At a later time, a bronze plaque was added to the stone reading
Einar Utzon-Frank, Hamlets Mindegrav, på Sarkofagen Symboler for mandlig Styrke og Jomfruelighed, 1926
"Einar Utzon-Frank, Hamlet's memorial grave, on the sarcophagus symbols of virile strength and of virginity, 1926"
This refers to the design of Utzon-Frank's relief, showing a lion-like creature on one side (for Hamlet) and a unicorn on the other (for Ophelia).

==Ammelhede==
On 27 April 1932, O. Løye, pharmacist at the Løveapoteket drug store in Randers, Jutland, published an article in the local newspaper in which he claimed to be able to prove that a local burial mound known as Kongshøj ('king's howe'; ) was the tomb of Hamlet.
The mound in question is situated in Ammelhede, the name of a pasture and farmstead in Essenbæk Sogn (formerly Sønderhald Municipality, since 2007 part of Randers Municipality). Løye interpreted the toponym as Amleds hede 'Amleth's heath'.
In the account of Saxo Grammaticus, Amlethus dies in battle against Wiglek and is indeed buried on a plain in Jutland, which was afterwards named after him.

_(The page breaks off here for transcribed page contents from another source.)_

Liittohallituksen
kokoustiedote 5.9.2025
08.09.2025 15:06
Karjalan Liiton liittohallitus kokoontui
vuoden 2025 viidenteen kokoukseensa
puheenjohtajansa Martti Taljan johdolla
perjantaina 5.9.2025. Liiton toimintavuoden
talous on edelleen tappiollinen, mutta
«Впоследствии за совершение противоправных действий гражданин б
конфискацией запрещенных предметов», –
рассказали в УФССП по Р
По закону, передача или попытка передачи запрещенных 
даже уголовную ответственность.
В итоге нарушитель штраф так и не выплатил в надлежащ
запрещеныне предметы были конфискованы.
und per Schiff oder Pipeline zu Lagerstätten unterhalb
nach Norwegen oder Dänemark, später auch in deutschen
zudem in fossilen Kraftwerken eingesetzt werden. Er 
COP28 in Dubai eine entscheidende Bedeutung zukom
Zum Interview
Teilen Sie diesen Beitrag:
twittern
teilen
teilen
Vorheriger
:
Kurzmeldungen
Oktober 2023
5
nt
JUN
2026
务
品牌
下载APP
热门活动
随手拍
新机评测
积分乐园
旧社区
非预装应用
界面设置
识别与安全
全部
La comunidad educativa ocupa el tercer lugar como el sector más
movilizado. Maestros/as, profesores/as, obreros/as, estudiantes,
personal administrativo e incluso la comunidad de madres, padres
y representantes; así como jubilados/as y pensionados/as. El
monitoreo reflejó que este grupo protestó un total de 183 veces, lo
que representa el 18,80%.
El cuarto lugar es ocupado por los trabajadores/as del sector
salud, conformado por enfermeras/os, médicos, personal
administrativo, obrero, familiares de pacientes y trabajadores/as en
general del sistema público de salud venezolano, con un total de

Løye's article triggered a lively debate, including scathing criticism published in Fyns Venstreblad. On 30 April, Politiken published a sarcastic article which made the tongue-in-cheek suggestion that the people of Randers were free to exploit the theory and erect a stone to Hamlet on the mound in an attempt to draw away tourism from the much-criticized "fraudulent" monument in Marienlyst park.

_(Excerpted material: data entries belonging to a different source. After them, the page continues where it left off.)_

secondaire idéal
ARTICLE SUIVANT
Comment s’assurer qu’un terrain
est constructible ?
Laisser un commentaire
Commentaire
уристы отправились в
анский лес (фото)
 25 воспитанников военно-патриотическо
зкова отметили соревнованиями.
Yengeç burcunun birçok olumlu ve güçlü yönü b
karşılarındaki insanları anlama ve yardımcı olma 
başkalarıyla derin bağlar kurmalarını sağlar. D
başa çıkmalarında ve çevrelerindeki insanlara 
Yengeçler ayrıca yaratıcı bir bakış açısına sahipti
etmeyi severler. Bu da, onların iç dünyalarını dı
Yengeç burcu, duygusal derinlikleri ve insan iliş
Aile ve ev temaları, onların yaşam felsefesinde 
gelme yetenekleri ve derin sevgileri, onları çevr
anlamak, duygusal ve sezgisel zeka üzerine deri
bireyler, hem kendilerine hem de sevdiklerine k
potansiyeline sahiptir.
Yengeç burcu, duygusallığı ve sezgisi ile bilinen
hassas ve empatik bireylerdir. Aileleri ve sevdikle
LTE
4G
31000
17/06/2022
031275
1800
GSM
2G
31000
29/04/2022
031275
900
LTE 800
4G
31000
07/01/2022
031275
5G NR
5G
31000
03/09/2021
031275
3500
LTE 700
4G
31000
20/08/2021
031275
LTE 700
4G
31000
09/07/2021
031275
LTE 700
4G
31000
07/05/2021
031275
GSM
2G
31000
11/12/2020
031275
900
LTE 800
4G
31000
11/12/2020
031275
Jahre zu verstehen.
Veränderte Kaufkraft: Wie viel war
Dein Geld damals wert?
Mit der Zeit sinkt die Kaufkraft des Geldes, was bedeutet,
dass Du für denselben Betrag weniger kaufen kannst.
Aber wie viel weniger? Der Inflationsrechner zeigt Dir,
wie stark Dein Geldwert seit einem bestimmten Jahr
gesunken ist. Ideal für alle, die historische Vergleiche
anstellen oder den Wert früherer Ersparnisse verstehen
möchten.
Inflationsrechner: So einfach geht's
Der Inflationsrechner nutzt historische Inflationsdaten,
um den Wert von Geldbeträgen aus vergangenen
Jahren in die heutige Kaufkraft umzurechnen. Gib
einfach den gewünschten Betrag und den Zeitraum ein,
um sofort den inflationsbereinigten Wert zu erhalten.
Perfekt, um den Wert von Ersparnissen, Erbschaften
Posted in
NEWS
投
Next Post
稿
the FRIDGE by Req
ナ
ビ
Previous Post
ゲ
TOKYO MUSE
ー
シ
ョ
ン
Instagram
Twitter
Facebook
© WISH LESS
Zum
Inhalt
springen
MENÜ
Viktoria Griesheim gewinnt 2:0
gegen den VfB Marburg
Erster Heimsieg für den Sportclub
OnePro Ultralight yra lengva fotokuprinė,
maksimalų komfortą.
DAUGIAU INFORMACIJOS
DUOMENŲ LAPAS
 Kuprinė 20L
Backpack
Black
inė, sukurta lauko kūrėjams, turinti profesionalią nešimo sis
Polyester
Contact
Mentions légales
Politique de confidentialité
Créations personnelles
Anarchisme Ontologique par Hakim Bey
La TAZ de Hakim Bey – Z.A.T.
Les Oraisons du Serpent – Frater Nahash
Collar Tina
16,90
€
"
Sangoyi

The following year, on 3 September 1933, such a stone was indeed raised on the mound by the recently founded Randers tourist board (Turistforeningen), citing the support of Jørgen Olrik, curator of the Danish folklore museum, and Hans Ellekilde, archivist of the Danish folklore collection.
The stone is inscribed with an alliterating poem:
|
Amled Ypperste / Oldtids-snille Teed sig taabe / Til hævnens time Kaaret på ting / Af Jyder til konge Højsat han hviler / Paa Amled Hede
 |
"Amled, the chieftain, craftiest of old," "made himself a fool until the time of vengeance," "Chosen as king at the thing of the Jutes," "High-seated he rests on Amled's heath."
 |

Excavations in 1950 established that the burial mound in fact dates to the Bronze Age.